C. The New Jersey United States' Attorney's Office AWP Investigation
In June of 2007, the Company was informed that a qui tam action by an unknown relator was previously filed in
the United States District Court in the District of New Jersey, purportedly on behalf of the United States, twelve
states (California, Delaware, Florida, Hawaii, Illinois, Louisiana, Massachusetts, Nevada, New Mexico, Tennessee,
Texas and Virginia) and the District of Columbia against the Company and seven other defendants. The Company
has not been provided with the original complaint, which was filed in 2005, and does not know the identity of the
original parties to the action. The Company was advised that the United States and the various states are considering
whether to intervene in the suit, but none has done so to date. The suit thus remains under seal and has not been
served on the Company.
In January 2009, the Company was provided with a courtesy copy of a third amended complaint filed in the qui
tam action. This complaint has also not been served on the Company. The third amended complaint alleges multiple
claims against the Company under the federal False Claims Act and the various states' and District of Columbia's
false claims statutes. These and additional claims are also alleged against other parties. The claims arise out of
alleged manipulation of AWP by defendants which plaintiffs claim caused them to pay more than they should have
in reimbursement for prescription drugs covered by various government programs that base reimbursement
payments on AWP. The complaint is brought on behalf of the United States, the twelve states named above, ten
additional states (Georgia, Indiana, Michigan, Montana, New Hampshire, New Jersey, New York, Oklahoma, Rhode
Island and Wisconsin) and the District of Columbia and seeks damages including treble damages and civil penalties
(which the relator claims would be several billion dollars) as provided under the various false claims act statutes, as
well as attorneys' fees and costs.
As has also been previously reported regarding the New Jersey qui tam action, the United States and various
states have been considering whether to intervene in the suit, but none has done so to date. The Company has at all
times cooperated with these investigations, and has engaged in settlement discussions with the purpose of resolving
all Medicaid related AWP claims by the states and federal government. The pace and progress of settlement
discussions accelerated during and after the third quarter of 2011. Except as previously reported with respect to the
States of Connecticut, Oklahoma and Montana, the Company has not reached agreement relating to those claims.
As previously reported, during the third quarter of 2009, the Company recorded a pre-tax charge of $143
million to establish a reserve for estimated probable losses related to pending and expected AWP claims by public
payer entities.
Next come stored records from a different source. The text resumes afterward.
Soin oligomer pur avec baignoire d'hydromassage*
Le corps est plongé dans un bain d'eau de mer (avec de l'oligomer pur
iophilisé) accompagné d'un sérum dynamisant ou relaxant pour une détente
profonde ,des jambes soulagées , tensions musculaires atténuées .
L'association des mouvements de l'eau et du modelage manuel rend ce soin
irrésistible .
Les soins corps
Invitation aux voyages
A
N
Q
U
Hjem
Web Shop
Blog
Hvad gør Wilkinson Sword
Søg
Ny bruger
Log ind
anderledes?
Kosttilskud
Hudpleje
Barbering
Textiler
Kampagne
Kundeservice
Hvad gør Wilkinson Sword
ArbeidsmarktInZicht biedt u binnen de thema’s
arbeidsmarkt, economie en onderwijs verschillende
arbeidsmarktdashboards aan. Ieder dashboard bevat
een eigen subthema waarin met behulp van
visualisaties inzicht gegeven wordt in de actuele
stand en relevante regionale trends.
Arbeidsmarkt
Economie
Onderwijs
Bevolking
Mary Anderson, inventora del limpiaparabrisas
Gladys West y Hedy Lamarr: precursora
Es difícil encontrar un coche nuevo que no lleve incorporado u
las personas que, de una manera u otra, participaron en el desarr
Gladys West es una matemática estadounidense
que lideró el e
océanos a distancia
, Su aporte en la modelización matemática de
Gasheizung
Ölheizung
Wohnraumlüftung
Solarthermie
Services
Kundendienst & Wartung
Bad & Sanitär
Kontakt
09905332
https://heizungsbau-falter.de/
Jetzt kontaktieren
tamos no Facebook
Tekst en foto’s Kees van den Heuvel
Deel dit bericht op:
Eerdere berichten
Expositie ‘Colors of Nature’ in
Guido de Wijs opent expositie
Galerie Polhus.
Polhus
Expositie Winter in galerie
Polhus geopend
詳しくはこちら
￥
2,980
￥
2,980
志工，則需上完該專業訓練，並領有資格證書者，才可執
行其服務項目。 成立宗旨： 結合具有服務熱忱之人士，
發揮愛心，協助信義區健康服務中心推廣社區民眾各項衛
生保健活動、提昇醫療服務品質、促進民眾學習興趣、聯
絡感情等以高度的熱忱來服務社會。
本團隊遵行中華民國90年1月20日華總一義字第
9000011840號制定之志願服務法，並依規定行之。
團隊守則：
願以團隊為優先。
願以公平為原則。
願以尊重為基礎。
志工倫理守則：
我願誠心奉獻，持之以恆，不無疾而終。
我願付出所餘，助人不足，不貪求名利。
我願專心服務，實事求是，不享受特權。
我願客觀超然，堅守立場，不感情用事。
As of March 31, 2009 and 2010, the reserve relating to AWP public entity claims was $143 million.
The Company recorded an additional pre-tax charge of $24 million for the settlement with the State of Connecticut
during the second quarter of 2011. In November 2010, a cash payment of $26 million was made for this settlement.
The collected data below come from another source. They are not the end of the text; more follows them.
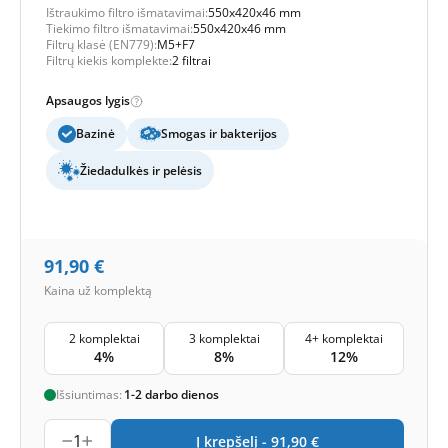
Ištraukimo filtro išmatavimai:
550x420x46 mm
Tiekimo filtro išmatavimai:
550x420x46 mm
Filtrų klasė (EN779):
M5+F7
Filtrų kiekis komplekte:
2 filtrai
Apsaugos lygis
Bazinė
Smogas ir bakterijos
Žiedadulkės ir pelėsis
91,90
€
Kaina už komplektą
2 komplektai
3 komplektai
4+ komplektai
4%
8%
12%
Išsiuntimas:
1-2 darbo dienos
1
Į krepšelį -
91,90
€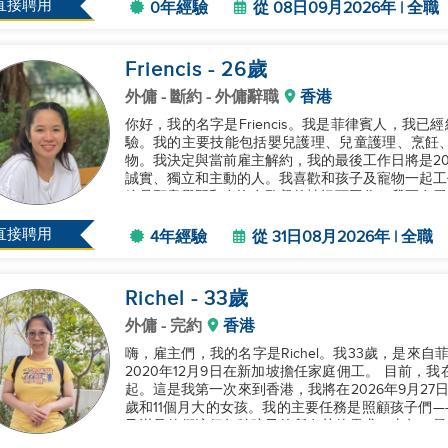
直接聘用
0年經驗
從 08日09月2026年 | 全職
Friencis
- 26
歲
外傭
- 斷約 - 外傭辭職
香港
你好，我的名字是Friencis。我是菲律賓人，我
驗。我的主要技能包括嬰兒護理、兒童護理、烹飪
物。我決定與當前雇主解約，我的最後工作日將是20
誠實、獨立和主動的人。我喜歡和孩子及寵物一起工
總是願意學習和在沒有監督的情況下工作。我正在尋
隨時聯絡我。謝謝！...
直接聘用
4年經驗
從 31日08月2026年 | 全職
Richel
- 33
歲
外傭
- 完約
香港
嗨，雇主們，我的名字是Richel。我33歲，是來自菲律賓的11歲兒
2020年12月9日在新加坡擔任家庭佣工。 目前，我在香港和一個有三位成年人和兩個孩子的家庭住在一
起。這是我第一次來到香港，我將在2026年9月27日結束我的合同。 在我這裡
歲和11個月大的女孩。我的主要任務是照顧孩子們
及滿足他們這個年齡孩子的所有其他需求。去年，最大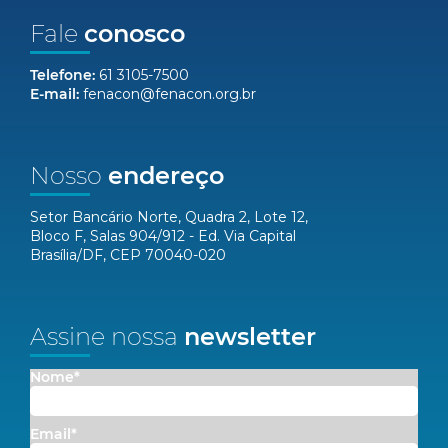
Fale
conosco
Telefone:
61 3105-7500
E-mail:
fenacon@fenacon.org.br
Nosso
endereço
Setor Bancário Norte, Quadra 2, Lote 12,
Bloco F, Salas 904/912 - Ed. Via Capital
Brasília/DF, CEP 70040-020
Assine nossa
newsletter
Nome*
Email*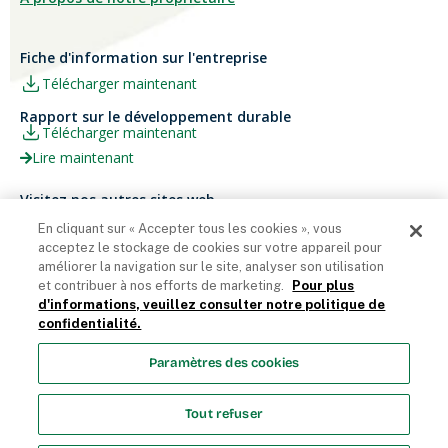
Fiche d'information sur l'entreprise
Télécharger maintenant
Rapport sur le développement durable
Télécharger maintenant
Lire maintenant
Visitez nos autres sites web
Carrières
Papier Xerox® Canada
En cliquant sur « Accepter tous les cookies », vous
acceptez le stockage de cookies sur votre appareil pour
Ariva
Xerox® Paper USA
améliorer la navigation sur le site, analyser son utilisation
et contribuer à nos efforts de marketing.
Pour plus
d'informations, veuillez consulter notre politique de
confidentialité.
Domtar Corporation 2025. Tous droits réservés.
Paramètres des cookies
Termes et Conditions
Politique de vie privée
Énoncé sur
l’accessibilité
Accès employés
Liste des cookies
Tout refuser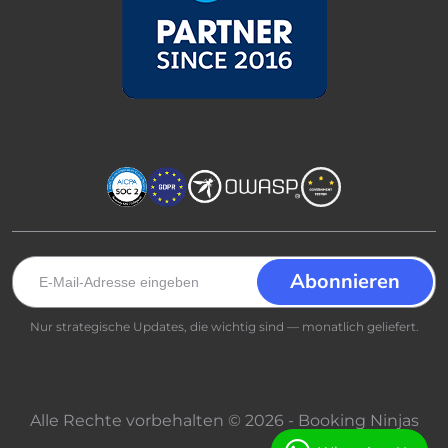
Nur strategische Updates, die wichtig sind — monatlich geliefert.
Alle Rechte vorbehalten © 2026 - Booking Ninjas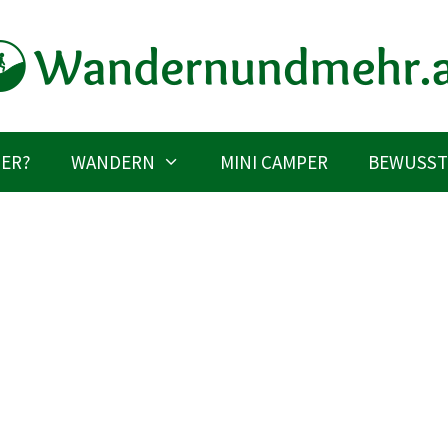
IER?
WANDERN
MINI CAMPER
BEWUSST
Following the Company's most recent review of the reserve for estimated probable losses from current and possible
future public entity AWP claims, which review included consideration of the pace and progress of the above
described settlement discussions during and after the third quarter relating to state and federal Medicaid claims, the
Company recorded a pre-tax charge of $189 million within its Distribution Solutions segment's operating expenses
during the third quarter of 2011. As of March 31, 2011, the reserve relating to AWP public entity claims was $330
million and was included in other current liabilities in the consolidated balance sheet. However, in view of the
number of outstanding cases and expected future claims, and the uncertainties of the timing and outcome of this type
of litigation, it is possible that the ultimate costs of these matters may exceed or be less than the reserve.